* PROBLEM STATEMENT
Leave the pictures out and return every line below exactly.

* MATERIAL PROVIDED
————————
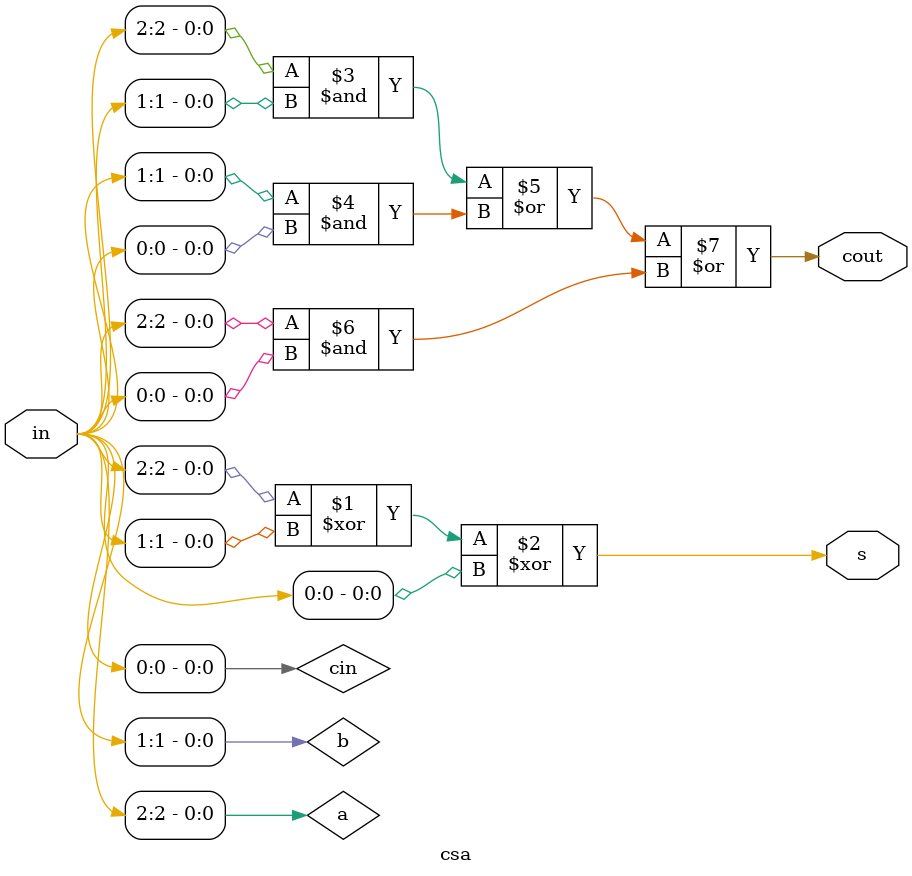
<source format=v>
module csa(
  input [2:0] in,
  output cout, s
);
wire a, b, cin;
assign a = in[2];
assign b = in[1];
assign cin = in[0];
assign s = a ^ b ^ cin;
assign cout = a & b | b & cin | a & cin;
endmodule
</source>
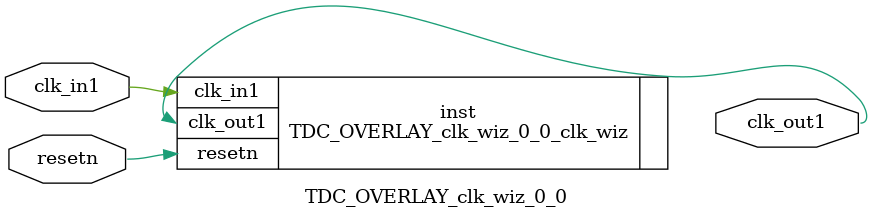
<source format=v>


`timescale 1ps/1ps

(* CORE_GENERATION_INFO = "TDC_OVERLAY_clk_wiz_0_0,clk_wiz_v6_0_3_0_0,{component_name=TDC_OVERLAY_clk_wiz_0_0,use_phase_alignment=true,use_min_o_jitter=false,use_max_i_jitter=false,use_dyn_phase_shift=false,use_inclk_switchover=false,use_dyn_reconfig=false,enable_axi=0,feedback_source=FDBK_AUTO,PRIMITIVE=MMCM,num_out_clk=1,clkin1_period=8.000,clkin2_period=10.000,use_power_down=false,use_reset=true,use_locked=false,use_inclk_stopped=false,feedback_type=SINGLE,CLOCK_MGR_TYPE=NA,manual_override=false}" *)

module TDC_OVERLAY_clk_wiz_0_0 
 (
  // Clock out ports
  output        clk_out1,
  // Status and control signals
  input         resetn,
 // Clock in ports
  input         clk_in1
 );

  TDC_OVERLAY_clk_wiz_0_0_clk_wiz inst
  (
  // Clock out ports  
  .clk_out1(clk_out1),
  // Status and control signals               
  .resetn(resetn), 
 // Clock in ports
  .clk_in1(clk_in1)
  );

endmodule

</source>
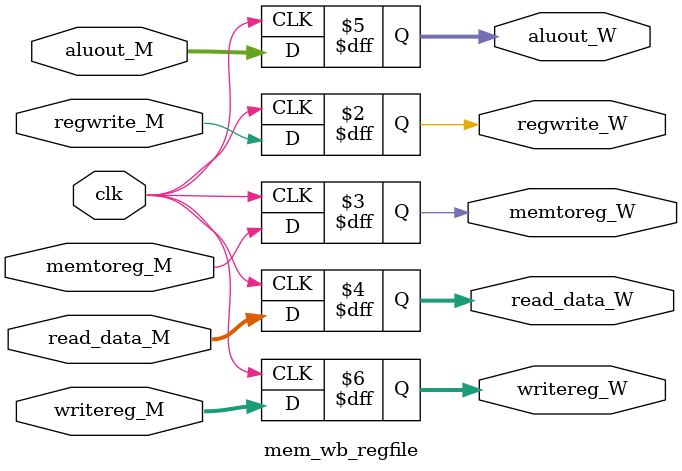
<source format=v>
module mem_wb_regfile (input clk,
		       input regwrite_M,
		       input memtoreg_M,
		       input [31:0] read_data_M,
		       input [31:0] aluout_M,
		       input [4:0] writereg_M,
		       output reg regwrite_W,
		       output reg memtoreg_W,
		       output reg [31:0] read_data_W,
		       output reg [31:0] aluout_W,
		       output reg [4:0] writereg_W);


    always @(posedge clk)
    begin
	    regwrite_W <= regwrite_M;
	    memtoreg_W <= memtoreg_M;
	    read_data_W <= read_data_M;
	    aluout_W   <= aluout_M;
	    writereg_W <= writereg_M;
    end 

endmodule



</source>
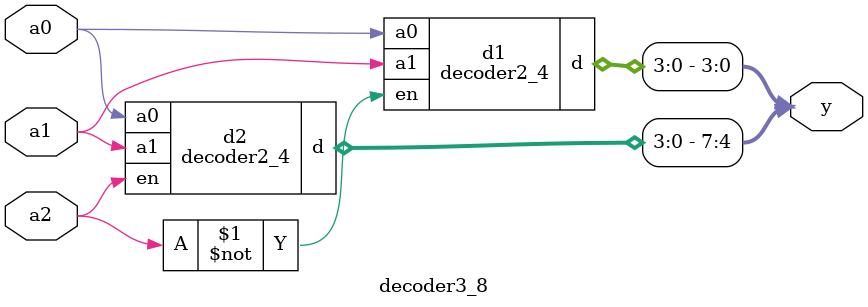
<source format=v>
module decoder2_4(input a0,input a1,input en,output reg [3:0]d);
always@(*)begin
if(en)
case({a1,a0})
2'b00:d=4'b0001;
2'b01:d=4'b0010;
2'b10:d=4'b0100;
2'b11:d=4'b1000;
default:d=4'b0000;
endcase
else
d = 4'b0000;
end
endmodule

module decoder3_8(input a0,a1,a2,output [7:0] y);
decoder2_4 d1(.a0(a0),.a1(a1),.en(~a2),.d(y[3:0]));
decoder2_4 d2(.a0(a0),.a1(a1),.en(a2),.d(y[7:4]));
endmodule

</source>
————————
* OUTPUT OF THE EXERCISE
<source format=v>
module csa(
  input [2:0] in,
  output cout, s
);
wire a, b, cin;
assign a = in[2];
assign b = in[1];
assign cin = in[0];
assign s = a ^ b ^ cin;
assign cout = a & b | b & cin | a & cin;
endmodule
</source>
<source format=v>


`timescale 1ps/1ps

(* CORE_GENERATION_INFO = "TDC_OVERLAY_clk_wiz_0_0,clk_wiz_v6_0_3_0_0,{component_name=TDC_OVERLAY_clk_wiz_0_0,use_phase_alignment=true,use_min_o_jitter=false,use_max_i_jitter=false,use_dyn_phase_shift=false,use_inclk_switchover=false,use_dyn_reconfig=false,enable_axi=0,feedback_source=FDBK_AUTO,PRIMITIVE=MMCM,num_out_clk=1,clkin1_period=8.000,clkin2_period=10.000,use_power_down=false,use_reset=true,use_locked=false,use_inclk_stopped=false,feedback_type=SINGLE,CLOCK_MGR_TYPE=NA,manual_override=false}" *)

module TDC_OVERLAY_clk_wiz_0_0 
 (
  // Clock out ports
  output        clk_out1,
  // Status and control signals
  input         resetn,
 // Clock in ports
  input         clk_in1
 );

  TDC_OVERLAY_clk_wiz_0_0_clk_wiz inst
  (
  // Clock out ports  
  .clk_out1(clk_out1),
  // Status and control signals               
  .resetn(resetn), 
 // Clock in ports
  .clk_in1(clk_in1)
  );

endmodule

</source>
<source format=v>
module mem_wb_regfile (input clk,
		       input regwrite_M,
		       input memtoreg_M,
		       input [31:0] read_data_M,
		       input [31:0] aluout_M,
		       input [4:0] writereg_M,
		       output reg regwrite_W,
		       output reg memtoreg_W,
		       output reg [31:0] read_data_W,
		       output reg [31:0] aluout_W,
		       output reg [4:0] writereg_W);


    always @(posedge clk)
    begin
	    regwrite_W <= regwrite_M;
	    memtoreg_W <= memtoreg_M;
	    read_data_W <= read_data_M;
	    aluout_W   <= aluout_M;
	    writereg_W <= writereg_M;
    end 

endmodule



</source>
<source format=v>
module decoder2_4(input a0,input a1,input en,output reg [3:0]d);
always@(*)begin
if(en)
case({a1,a0})
2'b00:d=4'b0001;
2'b01:d=4'b0010;
2'b10:d=4'b0100;
2'b11:d=4'b1000;
default:d=4'b0000;
endcase
else
d = 4'b0000;
end
endmodule

module decoder3_8(input a0,a1,a2,output [7:0] y);
decoder2_4 d1(.a0(a0),.a1(a1),.en(~a2),.d(y[3:0]));
decoder2_4 d2(.a0(a0),.a1(a1),.en(a2),.d(y[7:4]));
endmodule

</source>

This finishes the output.